• Task objective
Recast the lines of the records as a numbered list with blank lines left out, starting at the first line of the records and ending at the line that contains "van beton als".
::: Input material
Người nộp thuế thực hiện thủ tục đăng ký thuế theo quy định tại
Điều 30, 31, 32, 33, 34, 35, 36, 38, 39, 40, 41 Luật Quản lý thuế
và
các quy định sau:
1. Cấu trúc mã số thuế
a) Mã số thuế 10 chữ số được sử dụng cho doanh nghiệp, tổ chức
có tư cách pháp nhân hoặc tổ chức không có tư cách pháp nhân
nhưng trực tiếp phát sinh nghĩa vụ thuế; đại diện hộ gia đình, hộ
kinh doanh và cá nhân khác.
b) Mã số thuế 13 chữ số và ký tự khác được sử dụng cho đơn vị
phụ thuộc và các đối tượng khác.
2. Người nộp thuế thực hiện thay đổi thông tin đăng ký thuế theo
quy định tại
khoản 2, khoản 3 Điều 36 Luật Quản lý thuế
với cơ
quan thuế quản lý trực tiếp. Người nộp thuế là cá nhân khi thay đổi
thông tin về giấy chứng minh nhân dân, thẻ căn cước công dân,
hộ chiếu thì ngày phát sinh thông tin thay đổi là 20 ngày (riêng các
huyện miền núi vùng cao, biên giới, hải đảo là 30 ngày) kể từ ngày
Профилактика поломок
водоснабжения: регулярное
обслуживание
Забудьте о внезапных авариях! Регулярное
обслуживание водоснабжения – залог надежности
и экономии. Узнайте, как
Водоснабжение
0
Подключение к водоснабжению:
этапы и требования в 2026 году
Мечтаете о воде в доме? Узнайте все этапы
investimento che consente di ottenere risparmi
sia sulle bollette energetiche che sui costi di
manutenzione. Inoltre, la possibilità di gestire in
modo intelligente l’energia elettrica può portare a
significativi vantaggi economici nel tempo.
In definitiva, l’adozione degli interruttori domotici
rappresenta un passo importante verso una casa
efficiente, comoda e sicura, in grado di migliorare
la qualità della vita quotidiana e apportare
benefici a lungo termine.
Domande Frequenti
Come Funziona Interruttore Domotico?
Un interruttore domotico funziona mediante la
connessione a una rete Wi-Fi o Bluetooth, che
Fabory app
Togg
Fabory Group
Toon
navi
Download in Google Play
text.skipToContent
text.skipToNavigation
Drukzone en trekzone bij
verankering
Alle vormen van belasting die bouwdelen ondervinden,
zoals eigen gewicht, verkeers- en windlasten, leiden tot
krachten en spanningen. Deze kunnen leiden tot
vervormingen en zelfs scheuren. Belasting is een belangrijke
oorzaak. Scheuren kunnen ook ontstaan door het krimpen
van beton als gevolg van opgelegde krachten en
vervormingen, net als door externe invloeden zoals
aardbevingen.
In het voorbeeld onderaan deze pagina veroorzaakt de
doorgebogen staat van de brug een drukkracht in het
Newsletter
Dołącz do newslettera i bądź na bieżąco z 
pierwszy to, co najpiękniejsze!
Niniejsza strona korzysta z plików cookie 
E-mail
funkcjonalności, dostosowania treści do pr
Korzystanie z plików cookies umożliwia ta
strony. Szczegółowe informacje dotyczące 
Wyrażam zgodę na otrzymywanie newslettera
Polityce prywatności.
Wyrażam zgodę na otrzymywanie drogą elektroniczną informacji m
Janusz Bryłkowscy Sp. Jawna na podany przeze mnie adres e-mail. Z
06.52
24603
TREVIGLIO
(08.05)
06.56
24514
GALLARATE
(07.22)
::::::
• Exercise result
1. Người nộp thuế thực hiện thủ tục đăng ký thuế theo quy định tại
2. Điều 30, 31, 32, 33, 34, 35, 36, 38, 39, 40, 41 Luật Quản lý thuế
3. và
4. các quy định sau:
5. 1. Cấu trúc mã số thuế
6. a) Mã số thuế 10 chữ số được sử dụng cho doanh nghiệp, tổ chức
7. có tư cách pháp nhân hoặc tổ chức không có tư cách pháp nhân
8. nhưng trực tiếp phát sinh nghĩa vụ thuế; đại diện hộ gia đình, hộ
9. kinh doanh và cá nhân khác.
10. b) Mã số thuế 13 chữ số và ký tự khác được sử dụng cho đơn vị
11. phụ thuộc và các đối tượng khác.
12. 2. Người nộp thuế thực hiện thay đổi thông tin đăng ký thuế theo
13. quy định tại
14. khoản 2, khoản 3 Điều 36 Luật Quản lý thuế
15. với cơ
16. quan thuế quản lý trực tiếp. Người nộp thuế là cá nhân khi thay đổi
17. thông tin về giấy chứng minh nhân dân, thẻ căn cước công dân,
18. hộ chiếu thì ngày phát sinh thông tin thay đổi là 20 ngày (riêng các
19. huyện miền núi vùng cao, biên giới, hải đảo là 30 ngày) kể từ ngày
20. Профилактика поломок
21. водоснабжения: регулярное
22. обслуживание
23. Забудьте о внезапных авариях! Регулярное
24. обслуживание водоснабжения – залог надежности
25. и экономии. Узнайте, как
26. Водоснабжение
27. 0
28. Подключение к водоснабжению:
29. этапы и требования в 2026 году
30. Мечтаете о воде в доме? Узнайте все этапы
31. investimento che consente di ottenere risparmi
32. sia sulle bollette energetiche che sui costi di
33. manutenzione. Inoltre, la possibilità di gestire in
34. modo intelligente l’energia elettrica può portare a
35. significativi vantaggi economici nel tempo.
36. In definitiva, l’adozione degli interruttori domotici
37. rappresenta un passo importante verso una casa
38. efficiente, comoda e sicura, in grado di migliorare
39. la qualità della vita quotidiana e apportare
40. benefici a lungo termine.
41. Domande Frequenti
42. Come Funziona Interruttore Domotico?
43. Un interruttore domotico funziona mediante la
44. connessione a una rete Wi-Fi o Bluetooth, che
45. Fabory app
46. Togg
47. Fabory Group
48. Toon
49. navi
50. Download in Google Play
51. text.skipToContent
52. text.skipToNavigation
53. Drukzone en trekzone bij
54. verankering
55. Alle vormen van belasting die bouwdelen ondervinden,
56. zoals eigen gewicht, verkeers- en windlasten, leiden tot
57. krachten en spanningen. Deze kunnen leiden tot
58. vervormingen en zelfs scheuren. Belasting is een belangrijke
59. oorzaak. Scheuren kunnen ook ontstaan door het krimpen
60. van beton als gevolg van opgelegde krachten en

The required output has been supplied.